More investable and sustainable shopping. Consumers are starting to view luxury goods through a new lens, in terms of both the goods’ attractiveness as long-term financial investments and the appeal of sustainable shopping through high-end resale. This period can rightfully be defined as a new era of luxury shopping, and the primary consumer is a departure from the traditional international shopper. A new profile of mindful luxury shoppers—those who prioritize sustainable shopping, products with long life cycles, and potential investment opportunities—seems to be shifting the landscape and driving increased momentum for the luxury category. (Consider that McKinsey predicts resale segments could grow at more than a 10 percent CAGR in the coming years.)
This period can rightfully be defined as a new era of luxury shopping, and the primary consumer is a departure from the traditional international shopper.
Nonluxury brands’ options for growth
Despite facing substantial challenges before and during COVID-19, a few leading mass and value brands achieved notably standout performances—and their stories can offer valuable guidance to other fashion companies seeking growth during tight times. One of the most replicable strategies revolves around driving top-line growth through exciting product innovation and channel realignment. Another is protecting bottom-line margins through strict cost controls that are in line with revenue shifts.
Growth through product and channel mix. Companies should consider stretching toward more luxury products and direct-to-consumer categories in ways that make sense for their brands. To this end, many premium brands are actively working to blur the line between luxury and the rest of the market, as are standout mass brands such as Crocs. The footwear maker, which had a TSR of 80 percent from 2016 to 2021, can attribute much of its recent surge in popularity to unique brand partnerships, such as its collaboration with Balenciaga this year.
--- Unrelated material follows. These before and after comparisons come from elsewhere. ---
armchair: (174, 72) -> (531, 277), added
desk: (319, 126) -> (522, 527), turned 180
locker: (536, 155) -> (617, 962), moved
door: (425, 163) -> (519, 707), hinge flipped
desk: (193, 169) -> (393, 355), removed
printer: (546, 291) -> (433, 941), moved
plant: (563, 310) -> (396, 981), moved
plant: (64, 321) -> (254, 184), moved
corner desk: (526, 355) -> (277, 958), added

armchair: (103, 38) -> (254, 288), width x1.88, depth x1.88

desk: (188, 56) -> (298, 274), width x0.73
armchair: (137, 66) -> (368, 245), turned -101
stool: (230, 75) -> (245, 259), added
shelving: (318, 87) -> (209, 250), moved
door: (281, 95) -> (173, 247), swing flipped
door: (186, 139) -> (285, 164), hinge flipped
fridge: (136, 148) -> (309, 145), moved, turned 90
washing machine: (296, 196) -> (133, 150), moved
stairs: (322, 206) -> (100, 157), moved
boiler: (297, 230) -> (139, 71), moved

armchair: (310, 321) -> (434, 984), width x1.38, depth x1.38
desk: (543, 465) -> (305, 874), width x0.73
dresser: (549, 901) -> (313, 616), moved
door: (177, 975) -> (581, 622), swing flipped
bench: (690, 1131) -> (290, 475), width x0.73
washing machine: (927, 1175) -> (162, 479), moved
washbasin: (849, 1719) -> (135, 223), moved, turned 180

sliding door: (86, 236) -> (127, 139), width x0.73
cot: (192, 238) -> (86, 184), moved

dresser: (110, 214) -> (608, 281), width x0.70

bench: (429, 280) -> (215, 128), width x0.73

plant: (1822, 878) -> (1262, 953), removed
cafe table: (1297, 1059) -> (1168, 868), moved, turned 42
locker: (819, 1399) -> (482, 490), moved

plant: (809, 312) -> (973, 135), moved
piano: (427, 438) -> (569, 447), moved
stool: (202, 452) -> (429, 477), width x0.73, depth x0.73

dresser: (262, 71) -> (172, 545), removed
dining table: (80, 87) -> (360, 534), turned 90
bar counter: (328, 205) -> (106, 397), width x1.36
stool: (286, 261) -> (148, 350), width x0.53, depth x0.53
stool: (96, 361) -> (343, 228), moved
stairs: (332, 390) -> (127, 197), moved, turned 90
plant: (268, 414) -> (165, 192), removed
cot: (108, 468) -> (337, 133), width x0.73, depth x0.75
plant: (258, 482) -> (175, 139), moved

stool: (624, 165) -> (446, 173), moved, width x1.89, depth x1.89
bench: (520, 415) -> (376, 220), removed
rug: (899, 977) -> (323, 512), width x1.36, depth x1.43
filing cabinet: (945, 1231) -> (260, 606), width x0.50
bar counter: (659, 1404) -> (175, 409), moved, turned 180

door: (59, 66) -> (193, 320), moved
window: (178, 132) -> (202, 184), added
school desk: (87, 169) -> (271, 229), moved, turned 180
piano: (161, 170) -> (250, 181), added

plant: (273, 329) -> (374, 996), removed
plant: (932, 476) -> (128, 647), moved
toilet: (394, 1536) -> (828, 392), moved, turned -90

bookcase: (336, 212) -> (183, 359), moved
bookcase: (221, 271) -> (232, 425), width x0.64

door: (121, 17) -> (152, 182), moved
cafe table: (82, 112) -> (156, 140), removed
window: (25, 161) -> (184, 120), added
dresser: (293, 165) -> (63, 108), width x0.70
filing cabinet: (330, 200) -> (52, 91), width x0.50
Additionally, many nonluxury companies are starting to adopt the luxury channel model, moving away from commoditized products and outlet stores into closer proximity to the luxury brands that consumers covet.
Operational excellence through cost control. Across the entire industry, regardless of segment, players that kept SG&A spending (as a percentage of sales) more or less in line with revenue saw significantly better returns than those that did not cut costs as revenue growth slowed (Exhibit 5). The market rewarded AF&L brands that decreased their relative fixed assets with average returns of 20 percent, compared with 10 percent for those that increased their relative fixed assets. In other words, companies in which relative costs are down are doing well even if they are in categories that did not look likely to succeed during the COVID-19 era.
In the postpandemic world, it will be increasingly important for AF&L players to continue to focus on what is working for both customers and the global apparel market, but players should also look ahead and consider how things will evolve over time. For businesses already heavily indexed in the luxury category, the priority will be listening to nuanced changes in consumer demand and allocating investments to burgeoning growth opportunities and product innovation. For those seeking new growth strategies, category exploration and cost control might be great options.